Testes de função mental
O segundo passo é realizar um teste de estado mental bem simples, que consiste em testar a memória do paciente. Sendo assim, ele deve nomear objetos, escrever e copiar formas, bem como lembrar-se de listas curtas. Testes neuropsicológicos também podem ser necessários.
Exames de imagem e sangue

O exame de sangue vai medir os níveis de hormônios na tireoide para analisar a presença de alterações e deficiência nos níveis de vitamina B12. Já a tomografia computadorizada e a ressonância magnética são realizadas durante a avaliação inicial de demência.
Esses exames são necessários para identificar anormalidades que possam causar a demência, como AVC, tumor cerebral, hematoma subdural e hidrocefalia de pressão normal.
Caso necessário, um TC de emissão de fóton único ou tomografia por emissão de pósitrons ajudam a diferenciar os diferentes tipos da doença, como Alzheimer, demência frontotemporal e demência por corpos de Lewy.

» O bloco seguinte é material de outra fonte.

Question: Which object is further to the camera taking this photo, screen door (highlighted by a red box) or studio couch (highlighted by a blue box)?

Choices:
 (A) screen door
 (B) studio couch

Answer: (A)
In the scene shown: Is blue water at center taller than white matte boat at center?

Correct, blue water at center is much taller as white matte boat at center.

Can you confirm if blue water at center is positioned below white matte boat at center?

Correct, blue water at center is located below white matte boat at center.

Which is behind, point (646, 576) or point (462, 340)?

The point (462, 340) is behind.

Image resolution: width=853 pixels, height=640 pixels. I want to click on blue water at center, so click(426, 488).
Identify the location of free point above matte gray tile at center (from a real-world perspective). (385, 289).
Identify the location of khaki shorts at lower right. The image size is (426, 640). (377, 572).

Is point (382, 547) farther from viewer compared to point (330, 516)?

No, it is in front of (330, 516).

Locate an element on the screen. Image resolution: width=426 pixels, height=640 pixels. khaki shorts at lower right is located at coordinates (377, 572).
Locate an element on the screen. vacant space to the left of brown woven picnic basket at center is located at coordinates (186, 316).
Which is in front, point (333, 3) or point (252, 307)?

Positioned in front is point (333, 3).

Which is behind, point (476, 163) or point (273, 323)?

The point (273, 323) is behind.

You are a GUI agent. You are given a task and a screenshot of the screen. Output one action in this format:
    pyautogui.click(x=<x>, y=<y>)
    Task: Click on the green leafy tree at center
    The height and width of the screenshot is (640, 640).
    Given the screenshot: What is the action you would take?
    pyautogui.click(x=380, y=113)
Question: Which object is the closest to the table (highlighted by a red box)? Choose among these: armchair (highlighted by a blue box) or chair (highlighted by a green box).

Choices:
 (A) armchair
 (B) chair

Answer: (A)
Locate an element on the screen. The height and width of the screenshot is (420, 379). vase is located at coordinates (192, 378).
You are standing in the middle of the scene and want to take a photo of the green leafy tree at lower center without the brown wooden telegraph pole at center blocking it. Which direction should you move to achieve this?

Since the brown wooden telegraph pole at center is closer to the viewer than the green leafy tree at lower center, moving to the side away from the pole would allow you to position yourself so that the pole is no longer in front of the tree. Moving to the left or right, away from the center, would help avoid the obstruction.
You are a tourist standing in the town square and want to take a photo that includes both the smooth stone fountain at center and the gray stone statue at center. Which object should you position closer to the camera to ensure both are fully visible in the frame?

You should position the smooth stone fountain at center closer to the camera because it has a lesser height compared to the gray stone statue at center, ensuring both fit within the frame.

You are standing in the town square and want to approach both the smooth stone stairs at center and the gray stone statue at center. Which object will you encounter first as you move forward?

Importância da detecção precoce
A detecção tardia leva a complicações mais graves da doença, reduzindo a qualidade de vida do paciente. Por isso, identificar a demência precocemente ajuda a estabelecer terapias cognitivas e medicamentos que vão retardar seu declínio cognitivo.
Necessidade de acompanhamento psiquiátrico
A demência afeta não apenas a cognição, mas o comportamento, as emoções e a funcionalidade do paciente. Nesse caso, o acompanhamento com um psiquiatra auxilia na distinção entre demência e outras condições, além de colaborar no manejo dos sintomas neuropsiquiátricos, na adaptação à condição e no suporte aos familiares e cuidadores.
A abordagem deve ser individualizada, combinando intervenções farmacológicas e não farmacológicas, como terapias comportamentais, estimulação cognitiva e intervenção psicossocial. Tudo para oferecer um cuidado mais humanizado e eficaz.